There’s that scene in Austin Powers – hilarious scene – in which the bad guy is about to be run over by a steamroller and the look on his face is one of terror. Well, when I say “about to” I mean he has 31 seconds to get out of the way.
Powers’ steamroller is going at such a slow pace that the bad guy has to pause several times in his long scream of “Noooooo!”, regather some oxygen and his wits, and then belt out another anguished wail. Interminable. And all the while Austin is going “Move, move, get out of the way!” It’s like “Come on, get crushed already!”
All to no avail. Steamrollered – eventually. Knowing it was coming, but doing nothing about it.
I’m there now. With grief. Steamrollered by it. Over the last month I’ve waited and waited and waited. And apart from a sternum-wrenching half hour watching Dad labour for breath on his second last day, nothing. Grief was pushed to the background by the spacefiller of “have to’s”.
The new rental house move had to happen.
My father had to be buried.
The holiday away had to be had and was had, interspersed as it was by funeral arrangements, funeral leading and a couple of days of sleeping afterwards.
The old house of 17 years had to be be cleaned, gardened, emptied and handed over.
All of dad’s legal paperwork had to be signed and I was, just yesterday, relieved of my duties as dad’s administrator.
Work had to be recommenced. I had to preach my first sermon, and like the curate’s egg, it was good in parts.
And now – only now – the grief is starting to kick in.
Delayed grief. Feeling a little steamrollered by it.
Steamroller grief is not the same as that sudden sharp impact of an unexpected death of someone young. And in a sense I feel a bit of a charlatan feeling so grief stricken now.
Dad had been dying – noticeably – for some time. It was coming. But, as usual, when it came it shocked me. Shocked us. As death should. Away with such nonsense that death is a natural part of life. The sickly father panting for breath on the Sunday was completely gone when I saw the waxen, immovable corpse the next day. He no longer looked human. Didn’t look at peace. Looked like a discarded extra from Madame Tussaud’s.
Death is a brutal, disgusting enemy. And as those who worship a God who cursed with death, we should not diminish its impact, as if to tell God his curse “’tis a mere flesh wound”.
For, ironically, if we do that then we diminish the blessing of resurrection that he also gave so magnificently through his Son. If death is not so bad, resurrection is not so good.
My delayed grief is not the delayed grief of those who have no hope, to add a layer to St Paul’s thoughts to the 1Thess4:13.
So what has life looked like in Steamroller Grief?
It’s been a period of reflection. Time to think of my own mortality, that I am a mere twenty years away from the dementia that struck dad and killed him over the ensuing four years. Looking back twenty years to when I was thirty, the time has sped past. Another twenty will speed by even quicker. What percentage of our world thinks this way? So many live as if they are the exception that proves death’s rule.

══════════════════════════════

In the post about delayed grief, how long does the writer say the bad guy in the Austin Powers scene has to get out of the way of the steamroller? These rows were taken from a separate source.

Raw records
══════════════════════════════

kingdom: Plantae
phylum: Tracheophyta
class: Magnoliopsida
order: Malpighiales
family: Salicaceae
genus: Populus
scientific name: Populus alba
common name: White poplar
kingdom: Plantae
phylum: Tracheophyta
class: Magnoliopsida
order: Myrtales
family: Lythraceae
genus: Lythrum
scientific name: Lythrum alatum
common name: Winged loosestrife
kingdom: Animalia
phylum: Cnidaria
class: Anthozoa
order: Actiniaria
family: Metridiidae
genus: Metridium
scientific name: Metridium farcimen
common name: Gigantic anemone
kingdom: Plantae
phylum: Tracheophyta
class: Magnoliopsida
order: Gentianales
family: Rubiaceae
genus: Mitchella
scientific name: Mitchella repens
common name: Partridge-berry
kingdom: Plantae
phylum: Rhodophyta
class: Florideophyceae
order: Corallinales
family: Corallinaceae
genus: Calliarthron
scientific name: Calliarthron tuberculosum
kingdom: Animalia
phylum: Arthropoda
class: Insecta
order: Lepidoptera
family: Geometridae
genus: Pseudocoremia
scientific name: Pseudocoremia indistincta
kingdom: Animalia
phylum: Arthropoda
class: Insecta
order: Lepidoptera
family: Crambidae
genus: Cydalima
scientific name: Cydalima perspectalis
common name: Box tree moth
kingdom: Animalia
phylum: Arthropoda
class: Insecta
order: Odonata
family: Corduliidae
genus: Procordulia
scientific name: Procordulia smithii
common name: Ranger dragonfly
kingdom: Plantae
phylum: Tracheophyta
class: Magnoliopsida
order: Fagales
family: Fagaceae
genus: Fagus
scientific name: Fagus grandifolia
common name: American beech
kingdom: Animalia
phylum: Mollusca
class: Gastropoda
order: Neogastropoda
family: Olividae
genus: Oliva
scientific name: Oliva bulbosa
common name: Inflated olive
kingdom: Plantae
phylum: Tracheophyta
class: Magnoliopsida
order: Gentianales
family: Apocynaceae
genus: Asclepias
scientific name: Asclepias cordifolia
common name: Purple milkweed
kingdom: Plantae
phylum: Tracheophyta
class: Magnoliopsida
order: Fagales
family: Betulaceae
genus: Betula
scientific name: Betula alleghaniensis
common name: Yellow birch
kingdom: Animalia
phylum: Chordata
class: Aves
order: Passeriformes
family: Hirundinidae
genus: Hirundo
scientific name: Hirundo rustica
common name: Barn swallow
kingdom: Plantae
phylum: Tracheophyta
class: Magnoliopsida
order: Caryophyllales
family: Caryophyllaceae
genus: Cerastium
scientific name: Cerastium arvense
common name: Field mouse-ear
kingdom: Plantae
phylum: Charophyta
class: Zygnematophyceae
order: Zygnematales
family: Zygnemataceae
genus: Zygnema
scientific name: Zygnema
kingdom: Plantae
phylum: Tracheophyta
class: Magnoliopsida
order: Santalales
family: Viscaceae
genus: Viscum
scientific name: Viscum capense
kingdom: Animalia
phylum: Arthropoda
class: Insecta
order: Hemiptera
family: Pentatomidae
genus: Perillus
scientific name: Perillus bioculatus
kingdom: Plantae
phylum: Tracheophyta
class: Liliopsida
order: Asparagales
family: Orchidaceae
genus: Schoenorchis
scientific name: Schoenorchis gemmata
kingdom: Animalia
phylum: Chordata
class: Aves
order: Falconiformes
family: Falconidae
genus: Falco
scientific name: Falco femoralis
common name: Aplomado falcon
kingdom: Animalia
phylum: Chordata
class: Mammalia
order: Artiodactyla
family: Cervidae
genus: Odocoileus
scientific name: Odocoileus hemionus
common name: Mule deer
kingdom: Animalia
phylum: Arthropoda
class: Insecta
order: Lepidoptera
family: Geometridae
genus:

══════════════════════════════

Exercise answer:
31 seconds.